Exercise details: Retype every line from the one containing "Darmowa wysyłka" down to the one containing "2026-01-29T23:00:00+0100", including both of those lines, without changing any character.

Data supplied:

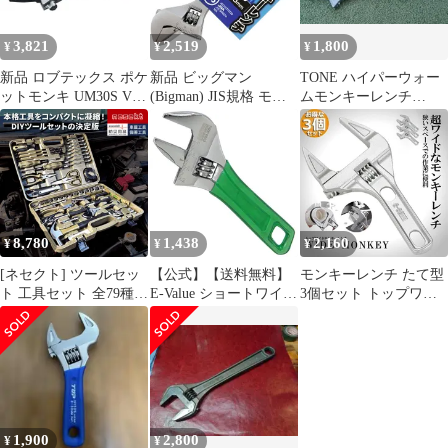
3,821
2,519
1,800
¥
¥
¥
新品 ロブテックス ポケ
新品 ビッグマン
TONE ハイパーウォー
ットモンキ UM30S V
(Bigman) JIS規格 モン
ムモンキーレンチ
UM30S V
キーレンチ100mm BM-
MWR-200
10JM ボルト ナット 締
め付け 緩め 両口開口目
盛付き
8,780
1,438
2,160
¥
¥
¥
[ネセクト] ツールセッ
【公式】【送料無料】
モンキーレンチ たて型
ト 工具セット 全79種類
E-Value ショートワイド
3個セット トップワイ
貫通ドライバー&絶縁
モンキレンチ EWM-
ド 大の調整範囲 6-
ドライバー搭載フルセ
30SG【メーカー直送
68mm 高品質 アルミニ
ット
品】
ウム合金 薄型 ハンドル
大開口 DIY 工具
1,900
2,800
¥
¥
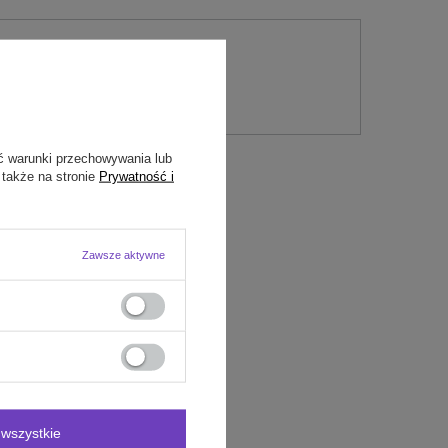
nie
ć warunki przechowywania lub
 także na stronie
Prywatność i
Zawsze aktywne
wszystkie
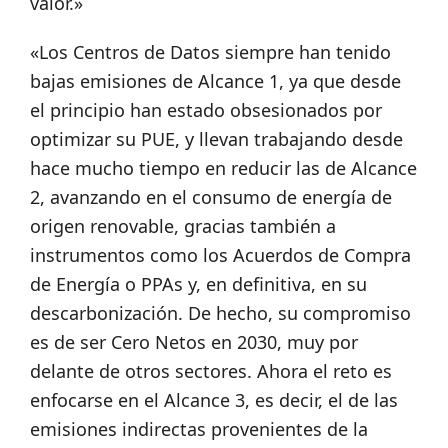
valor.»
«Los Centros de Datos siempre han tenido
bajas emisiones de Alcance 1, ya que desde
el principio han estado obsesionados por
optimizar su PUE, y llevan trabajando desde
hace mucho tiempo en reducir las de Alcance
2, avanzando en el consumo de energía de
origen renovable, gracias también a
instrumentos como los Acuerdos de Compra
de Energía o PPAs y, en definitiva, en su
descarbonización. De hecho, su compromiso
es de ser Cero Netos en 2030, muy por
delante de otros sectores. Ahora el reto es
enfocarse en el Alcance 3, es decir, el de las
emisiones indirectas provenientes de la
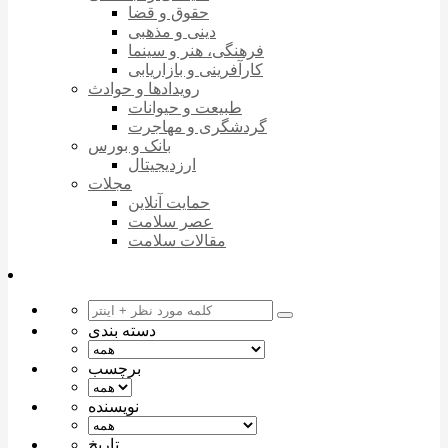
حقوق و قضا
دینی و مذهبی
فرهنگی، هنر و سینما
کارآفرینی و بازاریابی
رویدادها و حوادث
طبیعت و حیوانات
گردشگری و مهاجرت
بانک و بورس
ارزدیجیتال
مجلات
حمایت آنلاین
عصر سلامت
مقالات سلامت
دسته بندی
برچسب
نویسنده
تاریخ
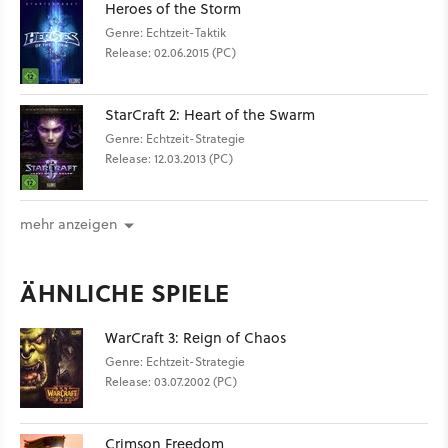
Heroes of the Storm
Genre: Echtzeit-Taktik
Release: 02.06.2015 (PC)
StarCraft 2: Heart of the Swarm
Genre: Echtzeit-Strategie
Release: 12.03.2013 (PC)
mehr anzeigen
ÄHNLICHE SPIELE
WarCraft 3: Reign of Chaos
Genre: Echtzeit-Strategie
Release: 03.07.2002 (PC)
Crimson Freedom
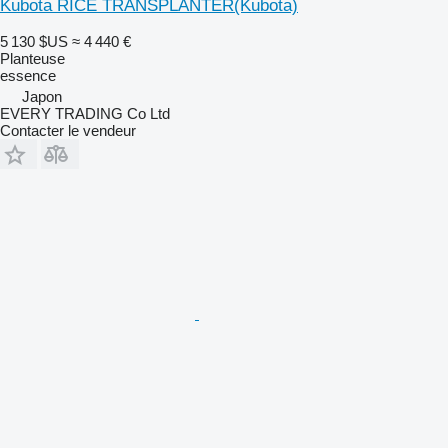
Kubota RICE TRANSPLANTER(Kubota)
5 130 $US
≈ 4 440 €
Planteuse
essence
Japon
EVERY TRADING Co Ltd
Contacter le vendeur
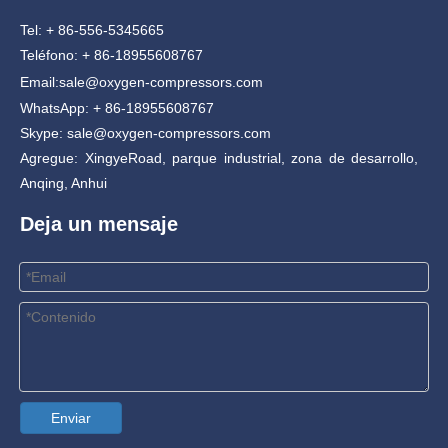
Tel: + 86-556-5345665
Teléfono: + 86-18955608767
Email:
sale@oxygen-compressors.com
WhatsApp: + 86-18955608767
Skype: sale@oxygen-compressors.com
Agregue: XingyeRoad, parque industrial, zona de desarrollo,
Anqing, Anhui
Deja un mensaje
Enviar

==

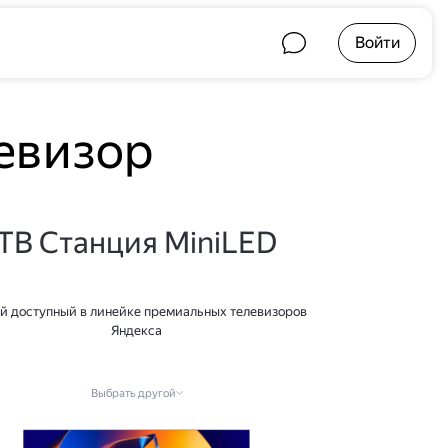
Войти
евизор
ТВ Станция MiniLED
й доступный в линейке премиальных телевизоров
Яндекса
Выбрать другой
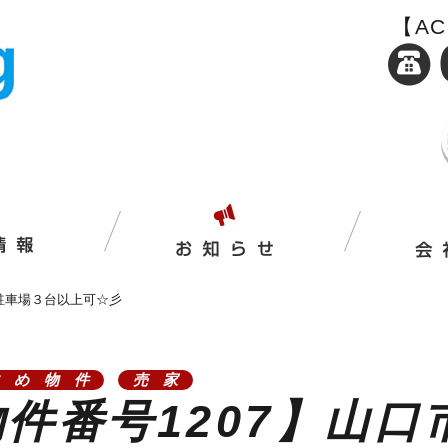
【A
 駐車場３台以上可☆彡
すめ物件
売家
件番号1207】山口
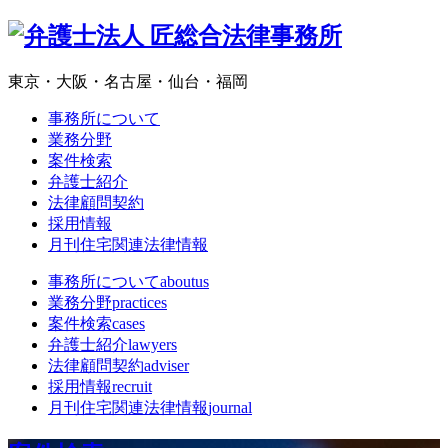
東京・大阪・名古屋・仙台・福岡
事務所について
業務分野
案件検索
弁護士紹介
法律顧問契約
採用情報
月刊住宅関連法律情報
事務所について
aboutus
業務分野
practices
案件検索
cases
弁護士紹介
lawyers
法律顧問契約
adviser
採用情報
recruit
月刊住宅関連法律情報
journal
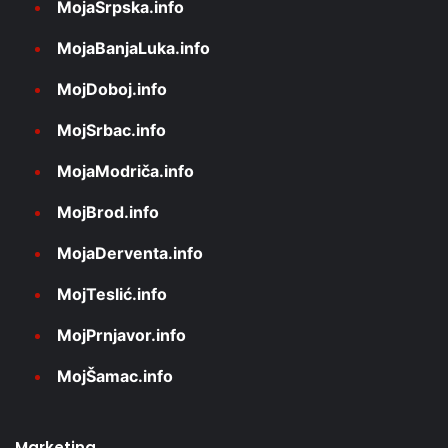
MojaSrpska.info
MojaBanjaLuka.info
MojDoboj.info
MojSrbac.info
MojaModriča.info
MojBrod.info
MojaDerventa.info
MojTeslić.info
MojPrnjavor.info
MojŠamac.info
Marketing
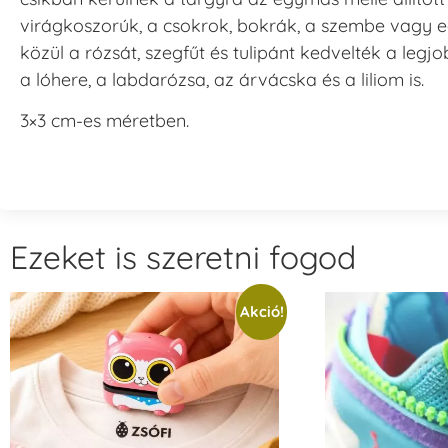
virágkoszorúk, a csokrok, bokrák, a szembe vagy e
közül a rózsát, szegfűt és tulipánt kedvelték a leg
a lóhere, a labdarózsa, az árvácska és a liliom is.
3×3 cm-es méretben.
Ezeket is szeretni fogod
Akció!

==

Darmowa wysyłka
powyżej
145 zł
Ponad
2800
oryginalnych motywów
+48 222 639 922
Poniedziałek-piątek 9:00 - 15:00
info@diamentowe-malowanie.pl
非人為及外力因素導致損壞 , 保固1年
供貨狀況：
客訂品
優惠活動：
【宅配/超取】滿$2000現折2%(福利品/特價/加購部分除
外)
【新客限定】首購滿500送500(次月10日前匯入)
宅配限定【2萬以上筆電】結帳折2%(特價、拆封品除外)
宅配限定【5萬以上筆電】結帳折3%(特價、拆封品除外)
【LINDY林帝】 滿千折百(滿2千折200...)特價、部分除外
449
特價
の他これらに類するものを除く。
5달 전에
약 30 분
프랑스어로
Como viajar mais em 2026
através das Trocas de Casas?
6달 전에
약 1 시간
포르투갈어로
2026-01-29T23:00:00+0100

Answer space:
Darmowa wysyłka
powyżej
145 zł
Ponad
2800
oryginalnych motywów
+48 222 639 922
Poniedziałek-piątek 9:00 - 15:00
info@diamentowe-malowanie.pl
非人為及外力因素導致損壞 , 保固1年
供貨狀況：
客訂品
優惠活動：
【宅配/超取】滿$2000現折2%(福利品/特價/加購部分除
外)
【新客限定】首購滿500送500(次月10日前匯入)
宅配限定【2萬以上筆電】結帳折2%(特價、拆封品除外)
宅配限定【5萬以上筆電】結帳折3%(特價、拆封品除外)
【LINDY林帝】 滿千折百(滿2千折200...)特價、部分除外
449
特價
の他これらに類するものを除く。
5달 전에
약 30 분
프랑스어로
Como viajar mais em 2026
através das Trocas de Casas?
6달 전에
약 1 시간
포르투갈어로
2026-01-29T23:00:00+0100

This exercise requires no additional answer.